AI semakin canggih, tapi mengapa masih sulit mengeja 'Strawberry'?

Oleh: Lysti Rahma - Rabu, 28 Agst 2024 11:21 WIB

Ketidakmampuan AI mengenali jumlah huruf "r" dalam kata "strawberry" menjadi contoh nyata bahwa meskipun AI tampak canggih, ia masih memiliki keterbatasan signifikan.

Di tengah pesatnya perkembangan teknologi kecerdasan buatan (AI), sebuah fenomena menarik muncul yang mengungkapkan keterbatasan mendasar AI: ketidakmampuannya mengeja kata sederhana seperti "strawberry" dengan benar. Meski mampu menulis esai dan memecahkan persamaan matematika dalam hitungan detik, model bahasa besar (LLM) seperti GPT-4 dan Claude sering kali keliru dalam memahami struktur dasar kata.

Dilansir dari Tech Crunch (28/8), kesalahan ini menjadi bahan lelucon di internet, dengan banyak pengguna media sosial membagikan kegagalan AI dalam mengeja kata yang seharusnya mudah. Ketidakmampuan AI mengenali jumlah huruf "r" dalam kata "strawberry" menjadi contoh nyata bahwa meskipun AI tampak canggih, ia masih memiliki keterbatasan signifikan dalam hal-hal yang tampak sederhana bagi manusia.

Matthew Guzdial, seorang peneliti AI dan asisten profesor di University of Alberta, menjelaskan bahwa masalah ini berasal dari cara kerja LLM yang berbasis arsitektur transformer. "Model ini tidak benar-benar 'membaca' teks seperti yang dilakukan manusia. Saat menerima masukan berupa teks, AI menerjemahkannya menjadi encoding yang mewakili makna, bukan huruf per huruf," ujarnya.

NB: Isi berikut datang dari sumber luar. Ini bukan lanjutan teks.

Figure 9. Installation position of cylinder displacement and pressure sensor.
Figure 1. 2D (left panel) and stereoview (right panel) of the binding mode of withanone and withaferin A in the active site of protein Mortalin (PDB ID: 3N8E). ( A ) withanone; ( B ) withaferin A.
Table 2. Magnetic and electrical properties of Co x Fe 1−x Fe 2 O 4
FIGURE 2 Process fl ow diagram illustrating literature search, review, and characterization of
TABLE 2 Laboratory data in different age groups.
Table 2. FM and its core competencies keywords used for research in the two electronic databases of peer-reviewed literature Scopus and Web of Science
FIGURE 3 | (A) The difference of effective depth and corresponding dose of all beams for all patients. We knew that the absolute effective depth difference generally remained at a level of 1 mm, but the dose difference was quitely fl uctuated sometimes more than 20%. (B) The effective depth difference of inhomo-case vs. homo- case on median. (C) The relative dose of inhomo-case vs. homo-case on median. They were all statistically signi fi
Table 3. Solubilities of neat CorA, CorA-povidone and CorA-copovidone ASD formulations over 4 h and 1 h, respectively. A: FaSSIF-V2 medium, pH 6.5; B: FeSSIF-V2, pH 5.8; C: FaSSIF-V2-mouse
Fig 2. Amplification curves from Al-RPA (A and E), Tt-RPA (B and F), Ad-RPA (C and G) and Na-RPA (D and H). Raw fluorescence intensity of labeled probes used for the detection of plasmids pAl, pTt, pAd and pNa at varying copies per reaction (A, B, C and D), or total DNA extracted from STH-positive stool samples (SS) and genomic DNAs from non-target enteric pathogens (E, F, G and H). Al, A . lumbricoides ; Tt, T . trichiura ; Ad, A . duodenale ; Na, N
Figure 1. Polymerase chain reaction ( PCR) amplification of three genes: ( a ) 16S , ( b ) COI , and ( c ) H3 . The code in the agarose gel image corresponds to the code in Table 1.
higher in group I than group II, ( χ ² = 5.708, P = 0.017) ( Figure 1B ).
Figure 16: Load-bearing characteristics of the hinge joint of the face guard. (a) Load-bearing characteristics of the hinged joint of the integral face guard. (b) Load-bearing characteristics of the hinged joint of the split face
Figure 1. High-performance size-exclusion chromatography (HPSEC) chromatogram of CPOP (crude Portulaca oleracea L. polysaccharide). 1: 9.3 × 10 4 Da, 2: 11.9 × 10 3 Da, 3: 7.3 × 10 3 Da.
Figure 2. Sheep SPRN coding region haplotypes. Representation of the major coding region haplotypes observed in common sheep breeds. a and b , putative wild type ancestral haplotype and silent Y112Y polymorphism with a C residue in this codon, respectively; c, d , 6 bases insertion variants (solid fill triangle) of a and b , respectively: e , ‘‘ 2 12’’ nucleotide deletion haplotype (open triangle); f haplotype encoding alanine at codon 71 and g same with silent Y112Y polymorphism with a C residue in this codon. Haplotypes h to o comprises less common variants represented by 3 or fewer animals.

Arsitektur transformer yang digunakan oleh LLM memecah teks menjadi token—yang bisa berupa kata, suku kata, atau huruf—tetapi tidak menangani teks dalam bentuk aslinya. Ini berarti AI sering kali kesulitan dalam memahami susunan huruf dan suku kata secara detail. Kondisi ini semakin rumit saat AI harus bekerja dengan berbagai bahasa yang memiliki struktur berbeda. Beberapa bahasa, seperti Tiongkok, Jepang, dan Thailand, tidak menggunakan spasi untuk memisahkan kata-kata, yang menambah tantangan dalam proses tokenisasi.

Studi terbaru oleh Yennie Jun, peneliti AI di Google DeepMind, menemukan bahwa beberapa bahasa membutuhkan hingga 10 kali lebih banyak token dibandingkan bahasa Inggris untuk menyampaikan makna yang sama. Ini menunjukkan bahwa AI menghadapi tantangan besar dalam mengelola keragaman bahasa di dunia.